**** 本文抜粋 ****

まるで違う美徳の基準。家族を自慢する外国人と、家族を謙遜する日本人

 

マリア(仮名)という若い女の子がいます。彼女はまさにスペイン的なアンダルシアの出身で、今はここバルセロナで働いています。最初にこの街で見つけた仕事は、マーケティングの事務職、朝から晩までオフィスでコンピュータとにらめっこの生活でした。

数ヶ月も経つとそこを辞め、コロッと一転して客商売に転向しました。まずマーケットでジュース類の販売、それを2~3ヶ月で辞めると今度はバールでちょっと働いた後、なんと有名なカジノでルーレットなどのディーラーの修行を始めたのです。緊張した面持ちで、リッチなお客さん相手に初仕事をしていた彼女の顔が印象的でした。

**** 提供項目 ****

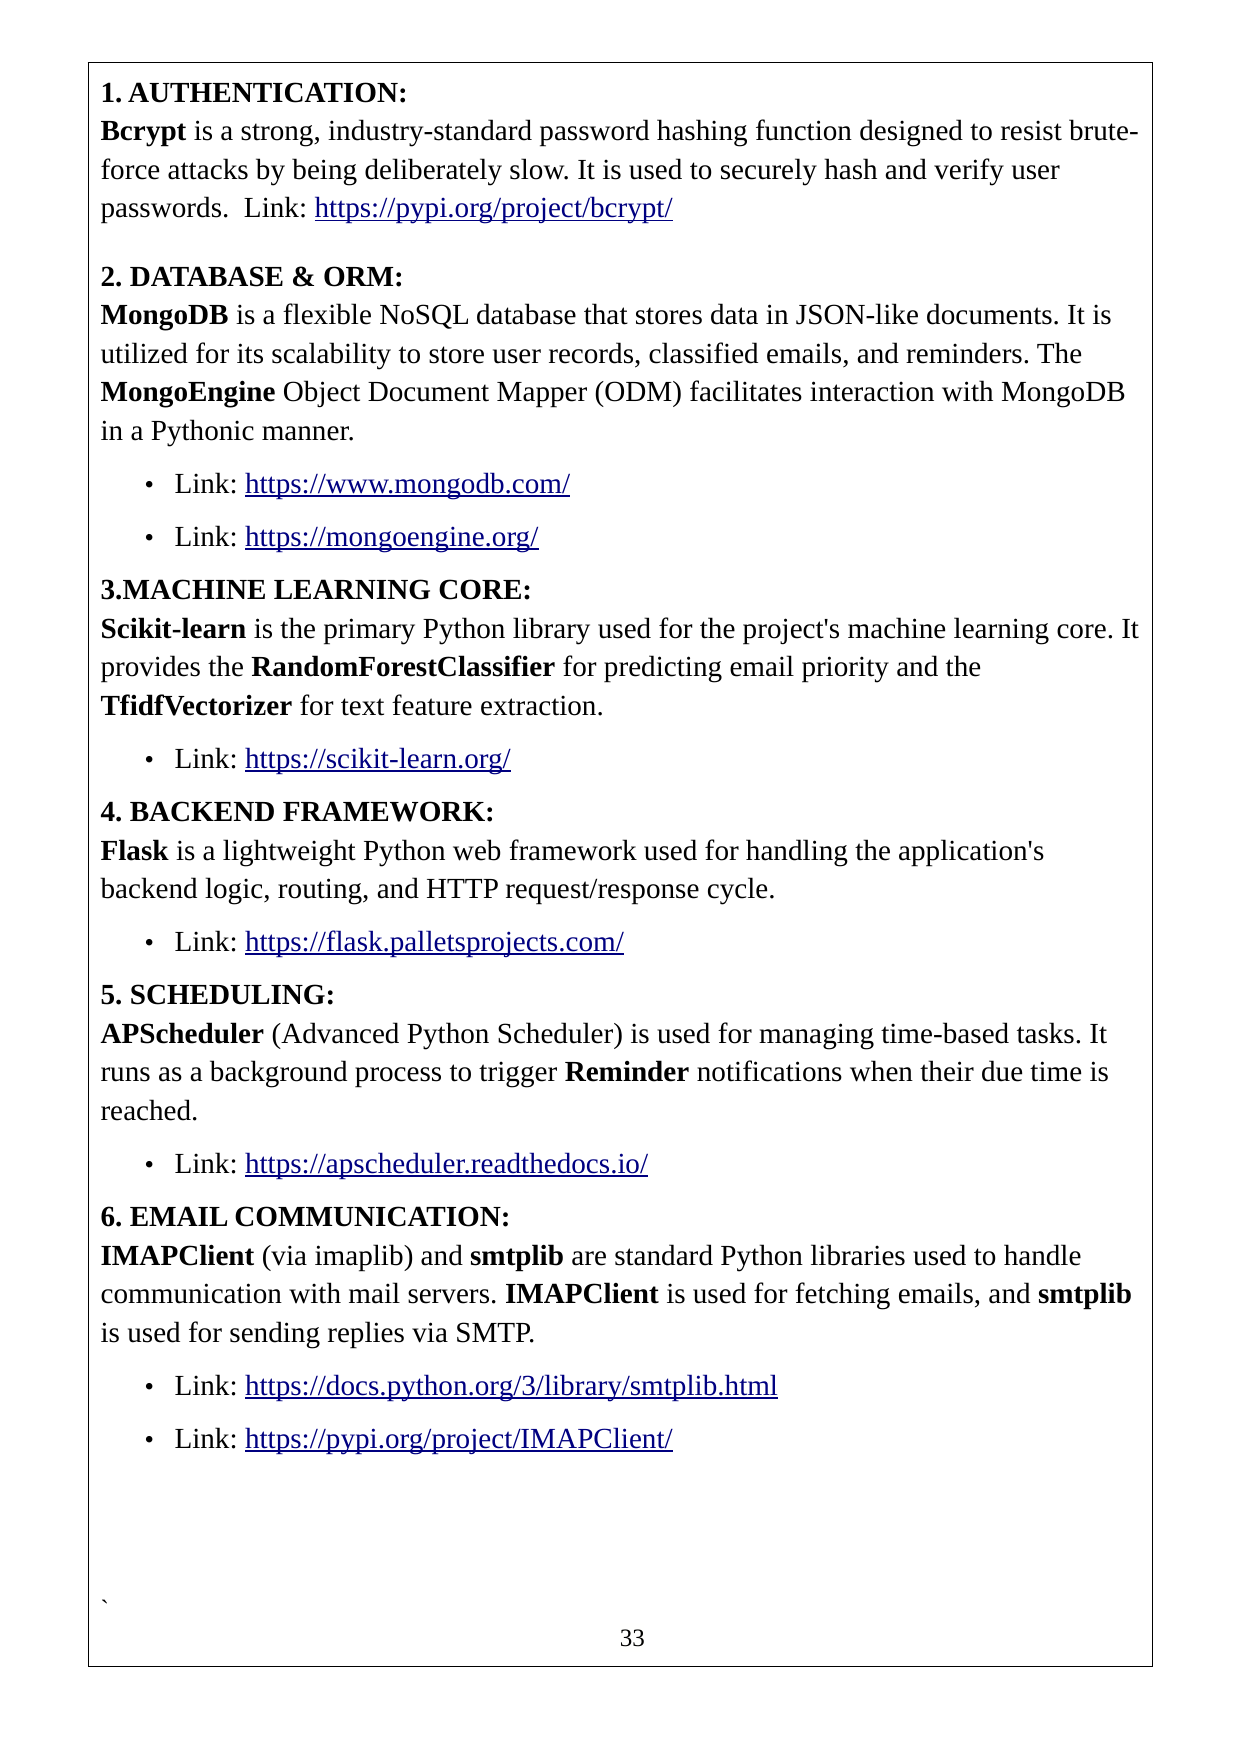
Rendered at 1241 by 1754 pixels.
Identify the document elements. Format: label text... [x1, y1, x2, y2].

****
**** 提供項目 ****

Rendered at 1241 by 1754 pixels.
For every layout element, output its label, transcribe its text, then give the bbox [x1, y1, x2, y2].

****
**** 提供項目 ****

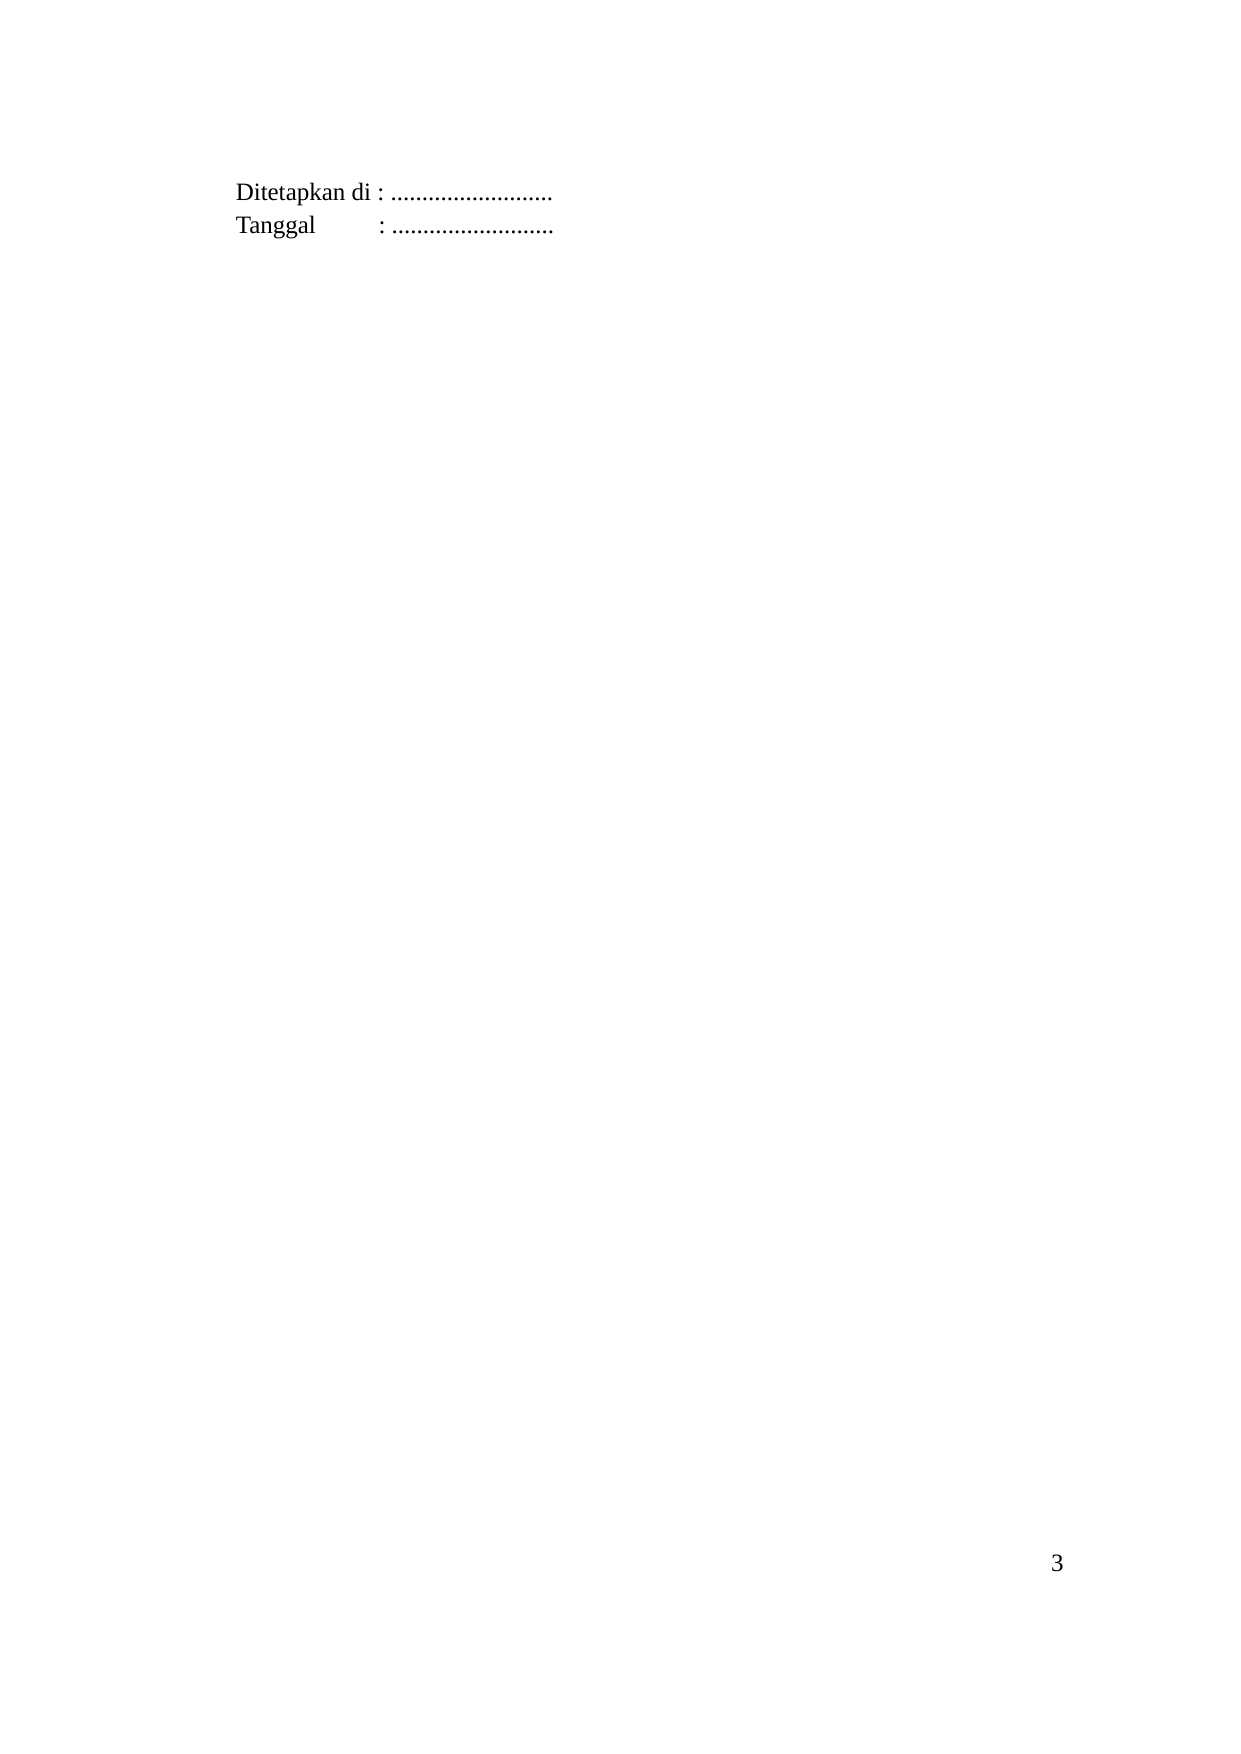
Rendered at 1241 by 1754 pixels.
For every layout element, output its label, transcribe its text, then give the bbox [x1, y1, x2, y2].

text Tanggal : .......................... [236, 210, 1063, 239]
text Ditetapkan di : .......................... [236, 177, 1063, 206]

****

(演習問題)
• a. マリアの職歴を描いた文章によれば、マリアがバルセロナで最初に見つけた仕事は何ですか。
• b. マリアの職歴を描いた文章を、最後の文の後から書き継いでください。
上記の項目は、本件とは一切関係ありません。

(各問の解答)
• a. マーケティングの事務職です。

• b.
ところがその約1年後にはまた職種を変え、レストランのバーでカクテルを作るバーテンダーの勉強を始めました。分厚い教科書を手にオベンキョーの毎日で、ホントにびっくりの行動力です。とても私たちにはデケマヘン。ついこの間は新しいカクテルを学ぶため、遠く日本にまで行って来たのですから。

その上ビックリなのは、彼女の親たちです。

彼女の仕事が変わるたび夫婦共々バルセロナにやって来て、それがどんな仕事だろうと新しい職場を訪れては、感激の面持ちで嬉しそうに自慢するのです。「ウチの娘って、ホントよく頑張ってるでしょ!」「さすが私たちの子供よねっ!!」

日本だったら多分こういう娘さんは、親にとっては頭痛の種。気まぐれで、腰の落ち着かない、忍耐力の無い困ったチャン。なんとか定職に就いて、安定した生活を築いて欲しいと願うことでしょう。何故ならそれは周囲に対する「恥」でもあるからです。

でも、ここは全く違うのです。

それどころか、彼女の情熱と行動力を誉め称え、高らかにエールを送るのであります。

ね、ウチの娘可愛いでしょ! よくやってるよね!最高でショッ??

さあ、あなたは「恥と自慢」、どっちを選びますか??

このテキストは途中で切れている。